Here is the chart that shows the policy that has set the parameters of your professional life. If this chart were converted to a sound then it would be the sound of inevitability. The picture shows basically rising interest rates until Reagan took office and basically falling rates since.
Government policy controls this number and the experiment of this number controls your life. Yet no politician has ever explained to you his view on the prime rate, you never studied its meaning in school and you are unaware of the American definition of progress for the last 30 years:
easy credit + inexpensive energy (see note) and food + (relatively) high wage
= financial casino + technological revolution
Note: Cheap energy in terms of dollar amount paid, directly, by American consumers - not referring to the war or environmental costs.
There is nothing new about the chaos that unregulated easy credit unleashes and Americans have certainly paid the financial price necessary for recent technological progress. This price was the deliberate and known culmination of 30 years of neoliberal policy. As the government funded RAND Corporation said in 2001 while predicting wildly improbably technologies by 2015
Class disparities. As technology brings benefits and prosperity to its users, it may leave others behind and create new class disparities. Although technology will help alleviate some severe hardships (e.g., food shortages and nutritional problems in the developing world), it will create real economic disparities both between and within the developed and developing worlds. Those not willing or able to retrain and adapt to new business opportunities may fall further behind. Moreover, given the market weakness of poor populations in developing countries, economic incentives often will be insufficient to drive the acquisition of new technology artifacts or skills.
In the quote above "business opportunities" is code for the casino money
0.1% literally walking away with the bank while some high end workers manage to keep the tattered middle class from completely disappearing.
Well okay we have paid the bubble burst price that typically comes with the easy credit that causes investment in technological revolution. But what did that buy us and where does the experiment end?
Not all technological revolutions are equal. The recent technological revolution is frequently claimed as on par with past periods of advancement in manufacturing, steel, electricity and transportation. But with the nation still dependent on cheap foreign oil and labor this claim seems exaggerated.

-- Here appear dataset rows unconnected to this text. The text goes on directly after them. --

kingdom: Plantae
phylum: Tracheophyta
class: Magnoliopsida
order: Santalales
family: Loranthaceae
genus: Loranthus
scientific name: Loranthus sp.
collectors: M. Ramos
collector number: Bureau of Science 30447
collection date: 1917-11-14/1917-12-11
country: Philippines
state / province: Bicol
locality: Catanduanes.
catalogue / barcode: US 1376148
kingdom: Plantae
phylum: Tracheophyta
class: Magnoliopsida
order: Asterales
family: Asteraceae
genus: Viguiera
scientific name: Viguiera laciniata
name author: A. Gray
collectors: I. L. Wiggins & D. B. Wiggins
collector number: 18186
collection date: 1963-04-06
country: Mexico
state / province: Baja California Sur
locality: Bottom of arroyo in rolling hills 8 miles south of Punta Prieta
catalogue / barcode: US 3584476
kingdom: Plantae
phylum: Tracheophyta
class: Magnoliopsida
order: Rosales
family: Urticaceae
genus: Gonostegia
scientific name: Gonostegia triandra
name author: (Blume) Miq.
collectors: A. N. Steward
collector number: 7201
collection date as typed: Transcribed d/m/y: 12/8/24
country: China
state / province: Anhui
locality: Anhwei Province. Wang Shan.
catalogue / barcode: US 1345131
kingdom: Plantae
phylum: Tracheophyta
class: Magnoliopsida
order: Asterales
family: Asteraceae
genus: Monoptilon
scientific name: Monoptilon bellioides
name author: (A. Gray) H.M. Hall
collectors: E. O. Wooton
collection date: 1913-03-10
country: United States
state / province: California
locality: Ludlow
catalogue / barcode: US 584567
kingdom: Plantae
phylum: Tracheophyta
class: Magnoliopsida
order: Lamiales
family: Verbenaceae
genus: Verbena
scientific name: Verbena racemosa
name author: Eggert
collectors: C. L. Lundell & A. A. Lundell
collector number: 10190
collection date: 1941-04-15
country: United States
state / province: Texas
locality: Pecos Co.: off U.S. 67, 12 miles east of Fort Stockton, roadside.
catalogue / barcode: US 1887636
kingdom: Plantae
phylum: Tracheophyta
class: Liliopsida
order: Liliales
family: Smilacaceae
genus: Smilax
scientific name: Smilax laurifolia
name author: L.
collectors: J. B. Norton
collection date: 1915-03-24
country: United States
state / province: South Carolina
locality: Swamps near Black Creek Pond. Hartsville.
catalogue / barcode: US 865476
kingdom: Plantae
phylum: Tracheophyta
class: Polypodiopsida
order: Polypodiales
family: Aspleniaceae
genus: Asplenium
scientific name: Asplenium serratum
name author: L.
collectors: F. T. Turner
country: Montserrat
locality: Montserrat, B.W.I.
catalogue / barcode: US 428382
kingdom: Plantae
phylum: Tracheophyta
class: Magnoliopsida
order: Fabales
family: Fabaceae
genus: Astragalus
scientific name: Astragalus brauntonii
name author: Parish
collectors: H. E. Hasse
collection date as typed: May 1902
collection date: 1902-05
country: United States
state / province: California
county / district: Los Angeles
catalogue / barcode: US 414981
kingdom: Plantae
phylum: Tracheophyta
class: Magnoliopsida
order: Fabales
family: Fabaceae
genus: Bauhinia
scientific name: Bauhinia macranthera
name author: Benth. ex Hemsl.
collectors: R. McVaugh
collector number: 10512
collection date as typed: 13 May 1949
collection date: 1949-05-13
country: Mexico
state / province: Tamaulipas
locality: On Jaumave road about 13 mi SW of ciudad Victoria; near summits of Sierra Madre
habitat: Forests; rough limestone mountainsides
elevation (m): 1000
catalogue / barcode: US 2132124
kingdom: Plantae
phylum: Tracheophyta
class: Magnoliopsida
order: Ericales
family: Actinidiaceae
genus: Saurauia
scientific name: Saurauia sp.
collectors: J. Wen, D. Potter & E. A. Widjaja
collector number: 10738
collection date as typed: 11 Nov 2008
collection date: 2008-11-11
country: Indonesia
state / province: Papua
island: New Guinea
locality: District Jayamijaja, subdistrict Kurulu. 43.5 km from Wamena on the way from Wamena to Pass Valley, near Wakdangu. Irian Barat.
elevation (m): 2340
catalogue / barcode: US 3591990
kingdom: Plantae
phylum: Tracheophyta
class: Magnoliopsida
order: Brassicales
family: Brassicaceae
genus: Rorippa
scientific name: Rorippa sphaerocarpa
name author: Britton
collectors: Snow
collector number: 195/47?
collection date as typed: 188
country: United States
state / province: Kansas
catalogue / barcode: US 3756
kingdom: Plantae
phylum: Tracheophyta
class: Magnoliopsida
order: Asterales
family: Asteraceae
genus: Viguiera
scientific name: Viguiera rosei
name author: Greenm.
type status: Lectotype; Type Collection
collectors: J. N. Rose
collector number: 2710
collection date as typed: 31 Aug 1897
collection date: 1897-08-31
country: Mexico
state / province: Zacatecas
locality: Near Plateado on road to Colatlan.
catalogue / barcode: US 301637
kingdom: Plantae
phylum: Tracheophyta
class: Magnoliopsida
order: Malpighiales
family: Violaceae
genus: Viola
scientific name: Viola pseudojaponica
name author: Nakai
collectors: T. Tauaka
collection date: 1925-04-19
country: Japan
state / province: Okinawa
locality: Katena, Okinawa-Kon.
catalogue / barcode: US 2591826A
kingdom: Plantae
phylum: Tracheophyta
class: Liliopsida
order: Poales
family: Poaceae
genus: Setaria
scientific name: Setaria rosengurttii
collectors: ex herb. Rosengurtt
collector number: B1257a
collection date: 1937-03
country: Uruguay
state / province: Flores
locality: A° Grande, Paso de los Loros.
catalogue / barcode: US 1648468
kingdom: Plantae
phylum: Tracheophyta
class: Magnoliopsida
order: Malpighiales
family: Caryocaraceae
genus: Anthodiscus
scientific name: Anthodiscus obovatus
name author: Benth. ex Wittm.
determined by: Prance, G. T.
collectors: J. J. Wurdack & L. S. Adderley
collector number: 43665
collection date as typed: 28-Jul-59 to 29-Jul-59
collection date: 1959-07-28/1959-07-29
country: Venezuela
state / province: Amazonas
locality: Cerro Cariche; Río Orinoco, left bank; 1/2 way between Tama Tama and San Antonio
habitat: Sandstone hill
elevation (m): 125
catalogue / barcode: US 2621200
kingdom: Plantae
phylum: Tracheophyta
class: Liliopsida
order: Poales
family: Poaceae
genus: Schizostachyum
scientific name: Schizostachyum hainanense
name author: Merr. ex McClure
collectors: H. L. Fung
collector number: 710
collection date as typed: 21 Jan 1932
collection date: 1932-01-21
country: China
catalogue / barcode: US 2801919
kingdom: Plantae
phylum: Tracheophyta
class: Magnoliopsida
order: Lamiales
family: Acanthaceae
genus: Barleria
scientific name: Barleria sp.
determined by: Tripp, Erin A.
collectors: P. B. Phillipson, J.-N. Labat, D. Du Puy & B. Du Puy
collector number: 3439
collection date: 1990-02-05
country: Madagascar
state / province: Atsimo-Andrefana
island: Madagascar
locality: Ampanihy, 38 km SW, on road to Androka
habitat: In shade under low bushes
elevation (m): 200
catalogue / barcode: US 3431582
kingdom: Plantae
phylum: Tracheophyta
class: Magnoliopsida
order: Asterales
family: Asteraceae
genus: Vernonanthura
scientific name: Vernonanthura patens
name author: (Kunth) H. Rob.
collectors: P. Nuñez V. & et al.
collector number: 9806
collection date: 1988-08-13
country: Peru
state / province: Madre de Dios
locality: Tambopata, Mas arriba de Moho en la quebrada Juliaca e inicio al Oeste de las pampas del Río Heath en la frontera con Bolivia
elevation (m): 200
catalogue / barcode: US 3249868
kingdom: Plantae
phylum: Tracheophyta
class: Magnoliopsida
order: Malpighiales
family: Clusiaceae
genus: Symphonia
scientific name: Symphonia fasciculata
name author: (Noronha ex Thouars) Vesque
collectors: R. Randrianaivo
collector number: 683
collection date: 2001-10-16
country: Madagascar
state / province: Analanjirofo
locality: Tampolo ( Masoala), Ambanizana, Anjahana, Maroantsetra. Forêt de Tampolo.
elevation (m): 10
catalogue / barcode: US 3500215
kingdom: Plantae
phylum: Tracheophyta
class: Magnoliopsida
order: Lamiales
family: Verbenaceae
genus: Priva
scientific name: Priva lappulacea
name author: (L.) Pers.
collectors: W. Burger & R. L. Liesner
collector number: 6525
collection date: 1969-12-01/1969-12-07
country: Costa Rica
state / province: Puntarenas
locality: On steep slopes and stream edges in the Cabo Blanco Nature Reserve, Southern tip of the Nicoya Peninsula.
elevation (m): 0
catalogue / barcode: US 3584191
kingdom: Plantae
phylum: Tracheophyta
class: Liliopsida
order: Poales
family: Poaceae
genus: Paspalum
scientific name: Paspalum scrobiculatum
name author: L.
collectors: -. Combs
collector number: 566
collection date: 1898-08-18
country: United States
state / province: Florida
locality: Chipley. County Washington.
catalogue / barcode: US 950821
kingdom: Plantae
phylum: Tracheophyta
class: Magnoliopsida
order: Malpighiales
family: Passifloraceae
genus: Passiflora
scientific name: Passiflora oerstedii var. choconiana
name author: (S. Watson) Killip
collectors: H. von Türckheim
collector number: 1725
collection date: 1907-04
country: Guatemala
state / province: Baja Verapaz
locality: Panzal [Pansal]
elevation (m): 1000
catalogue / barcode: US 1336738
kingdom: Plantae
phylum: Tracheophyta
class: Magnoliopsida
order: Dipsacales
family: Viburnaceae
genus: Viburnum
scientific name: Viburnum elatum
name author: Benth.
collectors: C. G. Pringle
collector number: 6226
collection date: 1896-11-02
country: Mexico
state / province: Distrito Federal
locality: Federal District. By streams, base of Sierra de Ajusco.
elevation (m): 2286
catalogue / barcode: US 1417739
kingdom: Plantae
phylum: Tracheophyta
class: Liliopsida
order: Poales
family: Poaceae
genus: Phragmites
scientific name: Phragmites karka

Sufficient electric transportation to replace oil and robotics to replace manual labor have not materialized.
Easy credit cannot do research and development that takes longer than the time expected for return on capital, say five years. The serious R&D was accomplished during the credit tightening period that ended with severe recession in 1980. Then as shock and awe style investment became possible the waiting five year investment technology overhang, personal computers, internet, cloud computing, mobile communications, computing small devices and electric cars, all achieved markets. At the same time the easy credit, moving outward from probable investing, created tech and real estate bubbles and to some extent war - inequality increases volatility and foreign investment the need for cheap oil.
In order to really be a revolution the technology the casino makes available must reduce some basic shortage. The best, maybe only, way for humans to progress is to close markets in slave like labor and blood stained oil. Were America not an empire this technological revolution might have made some of these achievements. Without cheap labor and oil from other countries the flood of investment money might have been spent solving labor and energy shortages. The rising population of and reliance on other countries and their resources is the old American capitalism weakness.
Whether it was slavery and civil war or native Americans and the War of 1812, America has always been torn between technology led progress and wealth of exploitation. The casino is not going to generate the innovation we need. Our choices are now government led technological development, closing the casino and waiting another few decades before opening it again, or doubling down on world domination.